STATED EXERCISE 1:
In the article on Trump's North Korea diplomacy, where was the president meeting Japanese Prime Minister Shinzo Abe on Tuesday?
STATED EXERCISE 2:
Write the next part of the article on Trump's North Korea diplomacy, picking up after its final sentence.

TEXT:
start

The developments underscored just how abruptly the Trump administration has pivoted from a policy focused mainly on applying “maximum pressure” on North Korea to one of pursuing maximum engagement. But they also showed how, when it comes to negotiations over the North Korean nuclear program, Trump seems to want to go big or go home. “There’s a great chance to solve a world problem” that “should have been taken care of years ago, decades ago” but now “must be taken care of one way or the other,” the president said on Tuesday, while meeting with Japanese Prime Minister Shinzo Abe at Mar-a-Lago. “We’ll either have a very good meeting or we won’t have a good meeting. And maybe we won’t even have a meeting at all depending on what’s going in.”
When Trump in March accepted Kim’s invitation to meet, Victor Cha, the Korea expert and onetime candidate to be Trump’s ambassador to South Korea, predicted that the talks could take two forms. The more modest option would involve the United States incrementally lifting sanctions against North Korea and offering it energy and economic assistance. In exchange, the North would have to freeze the development of, and eventually dismantle, its nuclear weapons and long-range missiles, which directly threaten the U. S. homeland. Such a deal would not necessarily place restrictions on North Korea’s shorter-range missiles, which can target Japan and South Korea.
The bolder option, which Cha suspected would appeal to Trump, would be to dispense with the step-by-step, confidence-building approach of past negotiations and instead “put much bigger carrots on the table, including diplomatic normalization of relations and even the conclusion of a peace treaty ending the Korean War” in return for North Korea fully giving up its nuclear program. (Though the Korean War stopped in an armistice in 1953, it was never formally ended and is technically still ongoing.)
During his Senate confirmation hearing for secretary of state last week, Pompeo nodded to both options. He said the administration’s objectives in the Trump-Kim summit would be limited to addressing the North Korean nuclear threat to the United States, noting that the two leaders would seek to establish conditions for an agreement in which North Korea “will step away from its efforts to hold America at risk with nuclear weapons, completely and verifiably.” Yet he also stated that the administration would not provide “rewards” to North Korea until the U. S. achieved its desired outcome from the talks “permanently” and “irreversibly.”
Trump himself, meanwhile, has shown little interest in small-bore measures. Before the current flurry of diplomacy, he went much further than his predecessors in sanctioning and threatening military action against North Korea. And while he’s not the first American president to send a Cabinet official to meet with North Korea’s leader and dangle a peace treaty and presidential summit before the North Koreans—Bill Clinton did all of these things in the 1990s, in an effort to eliminate the then-rudimentary North Korean nuclear program—Trump is unique in making these splashy moves so early in negotiations, before North Korea has committed to corresponding concessions.

end

DATA SECTION:
start

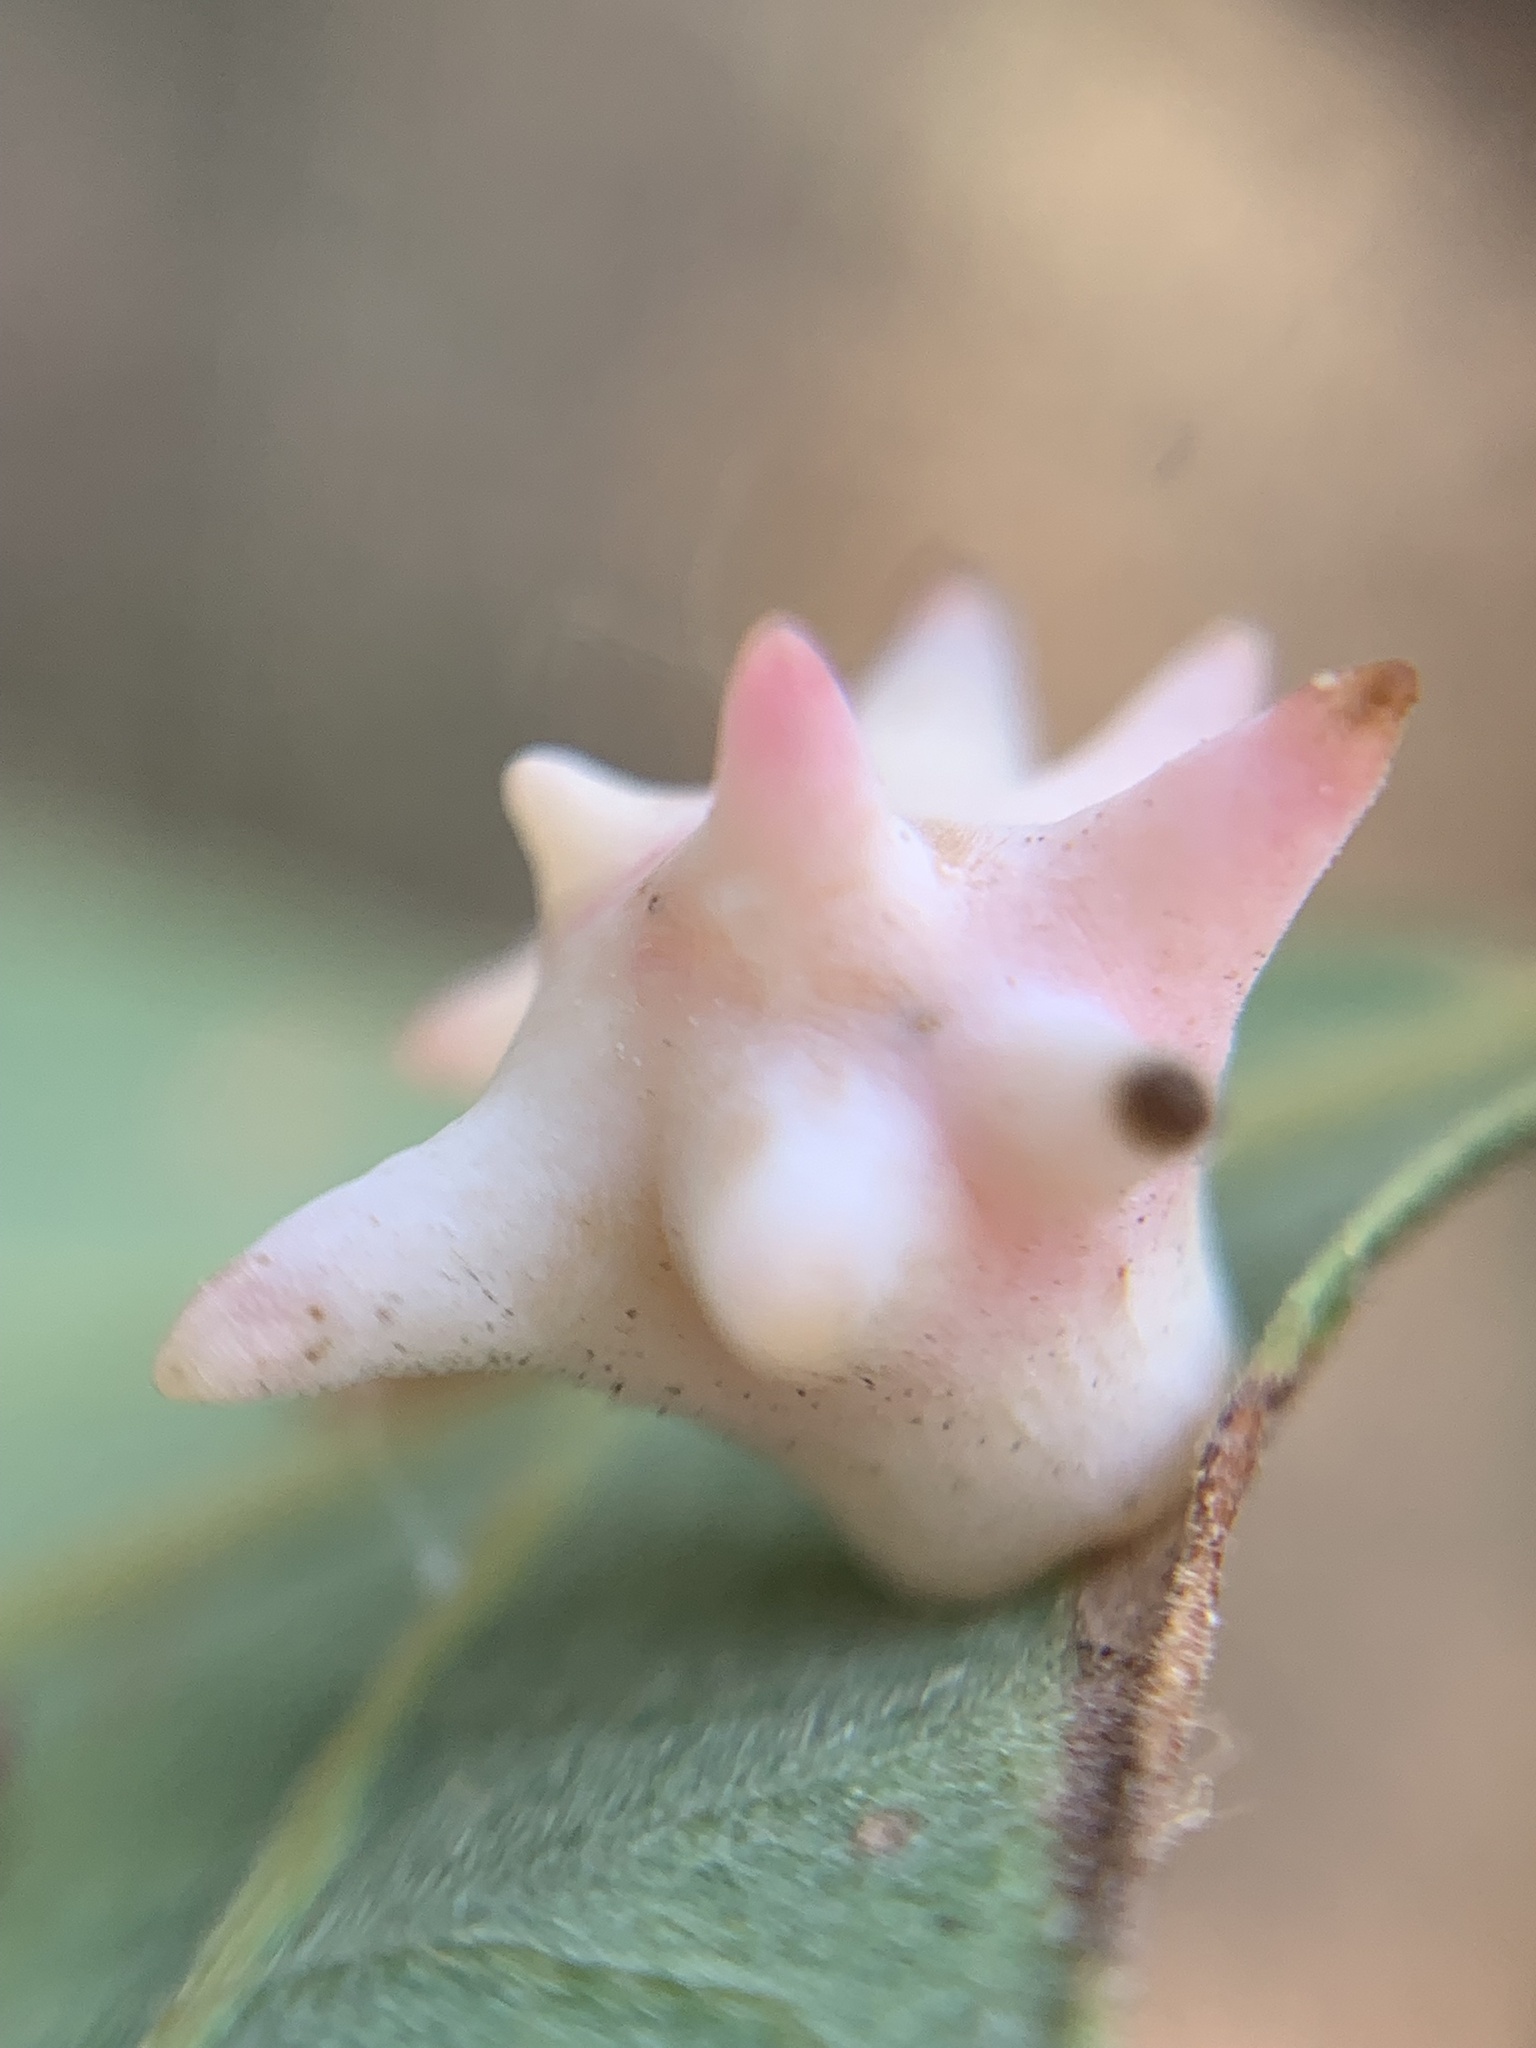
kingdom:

end
start

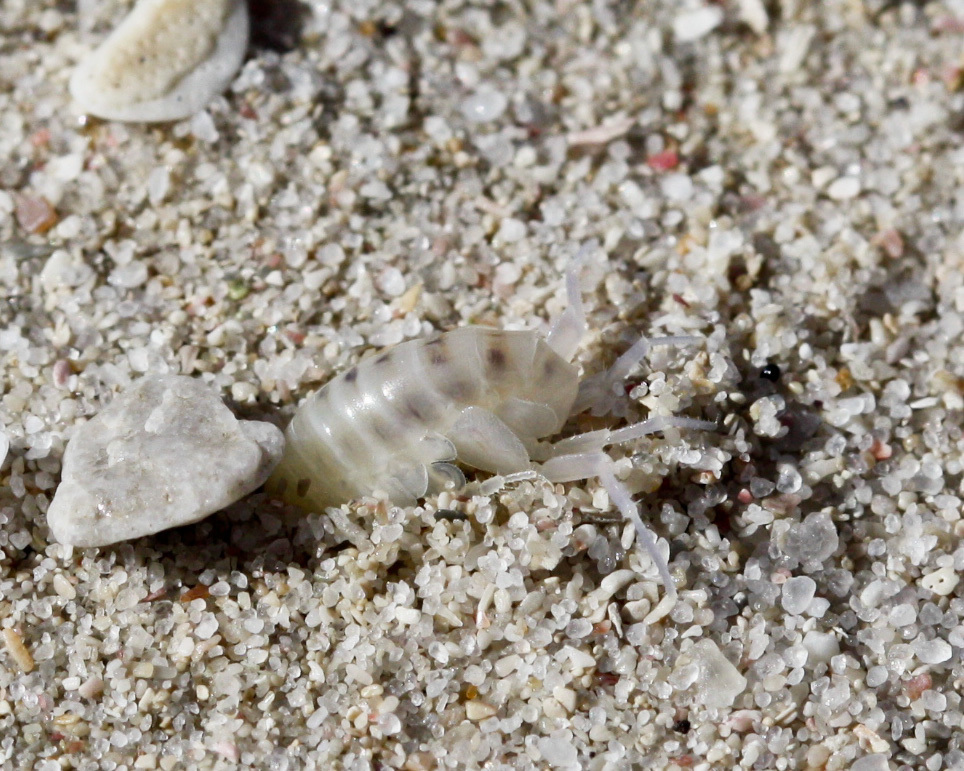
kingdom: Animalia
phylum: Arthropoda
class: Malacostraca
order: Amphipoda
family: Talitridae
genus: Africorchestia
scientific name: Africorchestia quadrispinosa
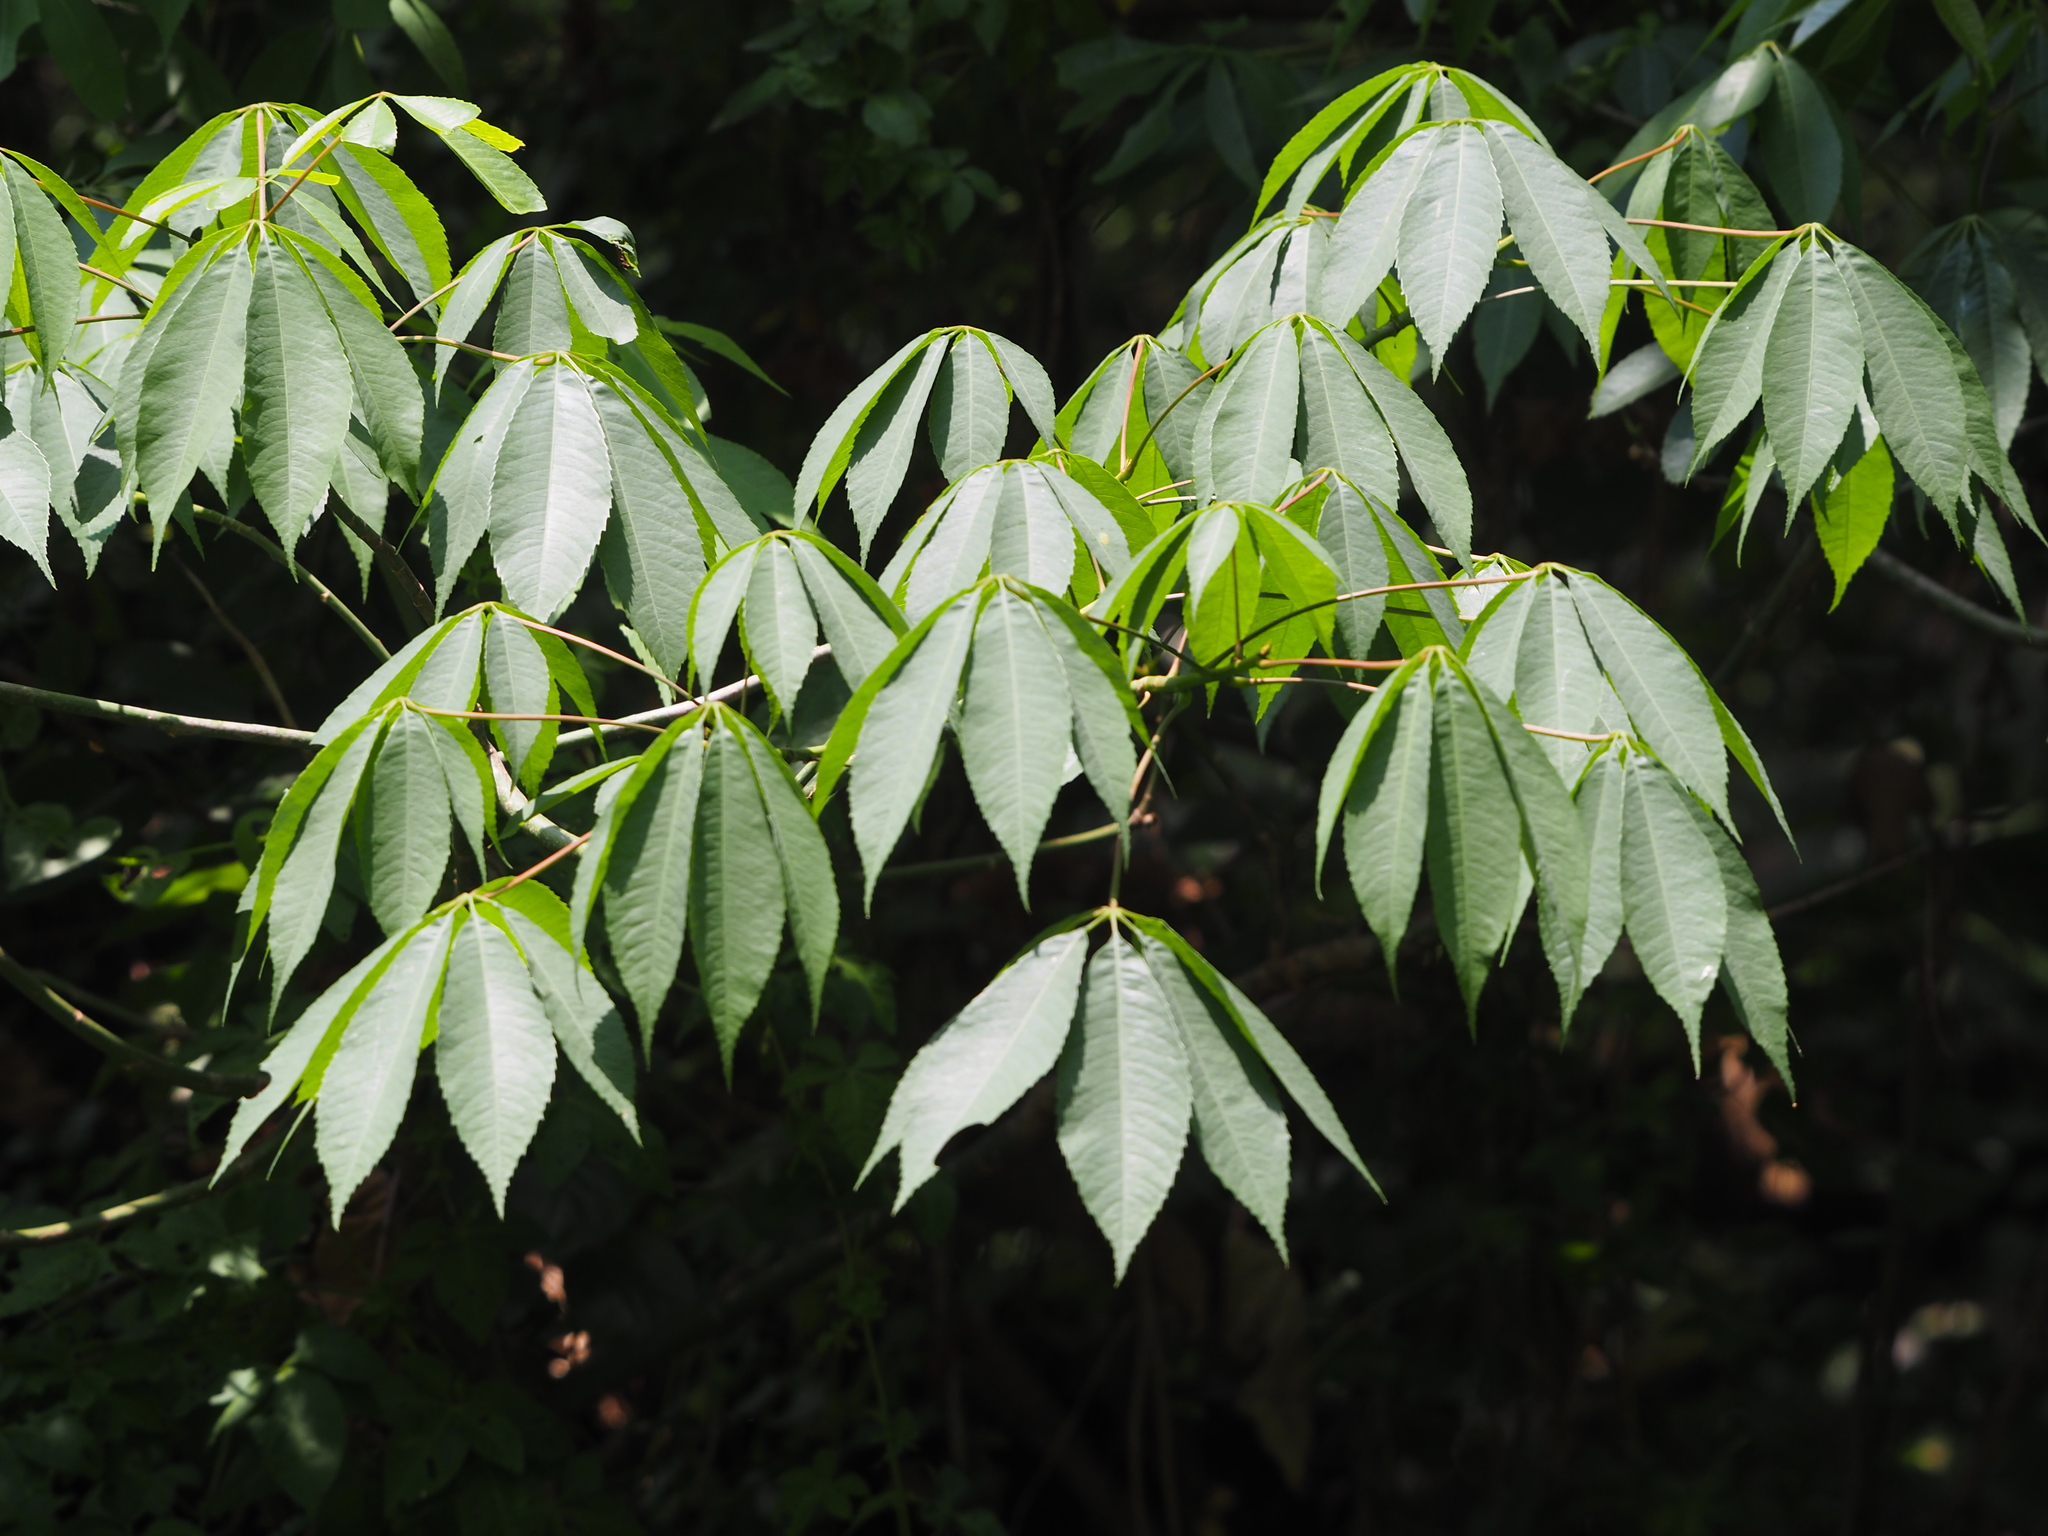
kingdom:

end

EXPECTED ANSWER 1:
At Mar-a-Lago.

EXPECTED ANSWER 2:
Trump “has thrown out some of the standard diplomatic playbook” on North Korea, said Bruce Klingner, a Korea expert at the Heritage Foundation. He recalled how in 2000, when he was working at the CIA, there was a debate within the Clinton administration about how to respond to a similar North Korean invitation for a presidential summit. Some officials “thought the force of Bill’s personality was so strong that if we get him in the same room as Kim Jong Il we’ll get everything we want,” Klingner told me. “But the majority view was ‘No. We don’t deploy a president to negotiate. We don’t deploy a president for a photo-op. We only send a president to sign something where we know where every piece of punctuation is going to be on that paper.’” Missile talks with North Korea, which peaked with a meeting between Secretary of State Madeleine Albright and Kim Jong Il, ultimately stalled, and Clinton never visited Pyongyang.
Trump has rejected this traditional bottom-up process in favor of a more top-down approach. As a senior administration official explained to reporters when the Trump-Kim summit was first announced, “it made sense to accept an invitation to meet with the one person [in North Korea] who can actually make decisions instead of repeating the long slog of the past.”
And while it’s alluring to discard a playbook that for 25 years has failed to produce a denuclearized North Korea, Klingner cautioned that there’s a solid rationale for some of the plays. Trump has characterized a peace treaty on the Korean peninsula as something of a revelation; “people don’t realize the Korean War has not ended,” he remarked on Tuesday, in response to reports that North and South Korean officials were planning to discuss easing or formally ending hostilities during a summit next week. But U. S. officials have long placed such an agreement at the conclusion of “an arduous negotiation” because of the complications surrounding it.
Since a peace treaty would replace the 1953 armistice that was signed by China, North Korea, and the U. S.-led United Nations Command, Klingner noted, it “would need to be formalized by the UN—if not the Security Council, at least the UN General Assembly” and ratified by North Korea, China, the United States, and most likely South Korea even though it isn’t a signatory to the armistice.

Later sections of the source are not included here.